*Data provided*:

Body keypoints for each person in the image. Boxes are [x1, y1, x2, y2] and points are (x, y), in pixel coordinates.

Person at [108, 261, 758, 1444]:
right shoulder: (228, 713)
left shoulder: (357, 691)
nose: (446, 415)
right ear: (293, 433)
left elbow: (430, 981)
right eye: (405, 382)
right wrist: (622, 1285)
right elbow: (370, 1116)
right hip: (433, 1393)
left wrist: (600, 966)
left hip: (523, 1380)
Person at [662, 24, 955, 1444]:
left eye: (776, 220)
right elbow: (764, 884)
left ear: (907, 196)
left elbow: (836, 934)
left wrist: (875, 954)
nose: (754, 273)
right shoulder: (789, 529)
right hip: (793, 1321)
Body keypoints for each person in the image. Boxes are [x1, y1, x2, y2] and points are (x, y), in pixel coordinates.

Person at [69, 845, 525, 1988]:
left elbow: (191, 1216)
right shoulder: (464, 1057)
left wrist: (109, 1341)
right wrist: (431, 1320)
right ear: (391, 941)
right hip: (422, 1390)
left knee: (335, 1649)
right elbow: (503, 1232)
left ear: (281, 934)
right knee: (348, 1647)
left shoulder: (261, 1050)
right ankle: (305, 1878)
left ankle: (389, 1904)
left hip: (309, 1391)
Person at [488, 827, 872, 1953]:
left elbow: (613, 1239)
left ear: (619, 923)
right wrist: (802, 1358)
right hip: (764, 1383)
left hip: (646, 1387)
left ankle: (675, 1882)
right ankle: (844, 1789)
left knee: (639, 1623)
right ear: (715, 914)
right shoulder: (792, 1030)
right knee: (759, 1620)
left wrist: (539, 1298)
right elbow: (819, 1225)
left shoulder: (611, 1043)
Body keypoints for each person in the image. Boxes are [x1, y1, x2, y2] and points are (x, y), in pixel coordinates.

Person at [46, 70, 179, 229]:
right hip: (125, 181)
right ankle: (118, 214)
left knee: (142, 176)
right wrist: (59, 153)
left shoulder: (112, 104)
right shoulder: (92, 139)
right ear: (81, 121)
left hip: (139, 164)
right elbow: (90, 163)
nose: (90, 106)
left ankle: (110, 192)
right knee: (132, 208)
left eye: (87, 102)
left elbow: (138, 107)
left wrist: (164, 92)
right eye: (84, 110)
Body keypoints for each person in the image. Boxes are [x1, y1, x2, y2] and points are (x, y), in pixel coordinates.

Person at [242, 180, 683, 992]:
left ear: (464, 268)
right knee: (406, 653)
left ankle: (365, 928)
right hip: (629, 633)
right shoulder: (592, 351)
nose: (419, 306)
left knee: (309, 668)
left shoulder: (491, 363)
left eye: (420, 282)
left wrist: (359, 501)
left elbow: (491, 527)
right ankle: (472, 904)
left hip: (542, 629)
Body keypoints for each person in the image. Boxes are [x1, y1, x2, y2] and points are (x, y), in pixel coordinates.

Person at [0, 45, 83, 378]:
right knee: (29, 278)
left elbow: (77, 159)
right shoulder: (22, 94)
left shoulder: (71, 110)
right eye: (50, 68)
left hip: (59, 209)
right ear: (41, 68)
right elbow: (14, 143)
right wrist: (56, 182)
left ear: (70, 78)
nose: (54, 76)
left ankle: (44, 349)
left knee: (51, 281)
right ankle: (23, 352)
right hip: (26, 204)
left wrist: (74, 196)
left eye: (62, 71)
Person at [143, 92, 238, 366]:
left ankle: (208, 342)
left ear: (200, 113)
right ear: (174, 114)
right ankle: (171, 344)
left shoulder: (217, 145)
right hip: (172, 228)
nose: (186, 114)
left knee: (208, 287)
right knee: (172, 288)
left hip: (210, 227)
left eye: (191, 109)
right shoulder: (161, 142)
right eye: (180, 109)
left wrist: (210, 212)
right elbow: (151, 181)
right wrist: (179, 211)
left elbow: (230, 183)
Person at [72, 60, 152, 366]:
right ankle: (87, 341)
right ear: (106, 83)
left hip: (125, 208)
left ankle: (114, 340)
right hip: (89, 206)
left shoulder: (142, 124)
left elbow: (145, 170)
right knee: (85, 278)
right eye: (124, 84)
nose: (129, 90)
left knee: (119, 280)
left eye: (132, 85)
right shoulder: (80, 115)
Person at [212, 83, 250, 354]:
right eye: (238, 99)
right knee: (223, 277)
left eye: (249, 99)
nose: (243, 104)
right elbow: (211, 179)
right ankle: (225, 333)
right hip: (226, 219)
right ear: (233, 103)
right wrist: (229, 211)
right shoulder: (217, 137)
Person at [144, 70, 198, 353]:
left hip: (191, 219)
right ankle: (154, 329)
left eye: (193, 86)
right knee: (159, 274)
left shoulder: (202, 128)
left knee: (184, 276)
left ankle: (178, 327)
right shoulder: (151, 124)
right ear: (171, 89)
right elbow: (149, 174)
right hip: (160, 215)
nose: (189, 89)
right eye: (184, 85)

*What to work on*: Within the data above, how many lines include the string "nose"? Only the number is required.

*Written response*: 9